Da Sydney um eine Bucht herum gebaut ist, gehören die Fähren genauso zu den öffentlichen Verkehrsmitteln wie Busse oder Bahnen. Das heißt man kann eine Bootsrundfahrt zum Nahverkehrs-Preis erleben. Bei den Bussen müsst ihr allerdings wissen, dass ihr durch nachhaltiges Winken auf euch aufmerksam machen müsst, wenn ihr zusteigen möchtet. Es reicht nicht körperlich anwesend an der Haltestelle zu stehen! Sonst bleibt ihr eben (so wie ich) auch schnell mal eine geschlagene Stunde im Regen stehen, während Bus an Bus wasserspritzender Weise an euch vorbei fährt.

Ja, es regnet und regnet, und so kommt das riesige Aquarium als Schlechtwetterprogramm wie gerufen. Und wer es schon nicht zum Great Barrier Reef schafft, hat so wenigstens die Gelegenheit, es in Miniaturausgabe zu sehen. Die unterschiedlich gestalteten und bewohnten Unterwasserwelten die verschiedene Klimazonen repräsentieren sowie der „Shark-Tunnel“ sind wirklich einen Besuch wert!

Ansonsten sollte man auf jeden Fall die Oxford-Street und Umgebung mit genügend Cash oder Kreditkarte in der Tasche ablaufen, dort gibt es tolle Shops und Clubs. Auch das Gay-Viertel befindet sich dort.

Obwohl ich eigentlich kein Freund von touristischem Standardprogramm bin, kann ich hier eine Stadtrundfahrt auf jeden Fall empfehlen. Die Innenstadt ist zwar auch gut zu Fuß zu erlaufen, aber mit all seinen Vororten ist Sydney doch sehr weitläufig und im Rahmen einer „guided Tour“ kommt man dann auch zum Olympia-Gelände und anderen interessanten Plätzen.
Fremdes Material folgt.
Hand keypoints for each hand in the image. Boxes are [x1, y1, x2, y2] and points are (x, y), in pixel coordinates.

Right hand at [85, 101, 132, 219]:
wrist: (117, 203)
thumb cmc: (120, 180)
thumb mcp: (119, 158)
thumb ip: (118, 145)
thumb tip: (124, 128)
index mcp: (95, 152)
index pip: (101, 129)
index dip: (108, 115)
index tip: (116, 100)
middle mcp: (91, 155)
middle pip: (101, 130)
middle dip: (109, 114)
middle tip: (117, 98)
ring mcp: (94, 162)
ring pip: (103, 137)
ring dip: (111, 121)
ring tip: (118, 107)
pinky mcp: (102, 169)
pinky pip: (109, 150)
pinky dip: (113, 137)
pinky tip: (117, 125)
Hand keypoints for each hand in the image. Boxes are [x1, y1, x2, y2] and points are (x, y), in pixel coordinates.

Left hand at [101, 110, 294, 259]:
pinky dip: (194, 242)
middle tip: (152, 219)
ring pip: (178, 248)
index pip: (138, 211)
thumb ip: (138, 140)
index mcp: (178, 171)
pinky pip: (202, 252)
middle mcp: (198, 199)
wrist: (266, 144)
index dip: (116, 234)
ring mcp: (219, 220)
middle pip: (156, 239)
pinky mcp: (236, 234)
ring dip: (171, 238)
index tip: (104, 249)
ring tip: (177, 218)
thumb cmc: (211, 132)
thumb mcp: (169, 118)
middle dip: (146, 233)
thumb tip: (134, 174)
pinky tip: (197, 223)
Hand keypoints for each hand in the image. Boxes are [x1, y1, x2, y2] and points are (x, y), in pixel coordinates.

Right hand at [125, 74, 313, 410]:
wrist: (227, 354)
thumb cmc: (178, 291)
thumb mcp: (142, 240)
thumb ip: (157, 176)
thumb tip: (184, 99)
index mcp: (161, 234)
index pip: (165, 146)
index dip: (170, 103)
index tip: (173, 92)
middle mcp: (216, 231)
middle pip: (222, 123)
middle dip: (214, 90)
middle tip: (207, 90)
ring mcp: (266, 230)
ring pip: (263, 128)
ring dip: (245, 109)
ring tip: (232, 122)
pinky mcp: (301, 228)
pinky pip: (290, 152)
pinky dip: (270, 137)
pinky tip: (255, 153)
Alles in allem solltet ihr auf jeden Fall mindestens eine Woche Zeit für Sydney einplanen – mit den Einheimischen feiern gehen oder auch mal ein Rugby-Spiel in einem Pub anschauen. Allerdings bitte nicht im Neuseeländischen „All Blacks“-Trikot!

Die zahlreichen Museen erzählen anschaulich die spannende Geschichte der Besiedlung Australiens durch britische Strafgefangene und auch die Geschichte der Aborigines bis heute, die jedoch gesellschaftlich leider immer noch ein Schattendasein in Australien fristen.

Einer Weltstadt würdig gibt es interessante, wechselnde Kunstausstellungen und tolle Konzerte internationaler Künstler. Und natürlich gibt es das weltberühmte Sydney Opera House, welches einerseits für die einzigartige Architektur, aber mindestens genauso für seine besondere Akustik bekannt ist.

Wenn ihr noch Zeit habt, allerdings nicht genug um weitere Landesteile zu erforschen, dann empfehle ich einen Tagestrip wie z.B. die „Blue-Mountains-Tour“ - Kängurus inklusive...

Sydney ist super und hat - so wie seine Bewohner – vielleicht manchmal eine raue Schale, aber einen weichen, wundervollen Kern!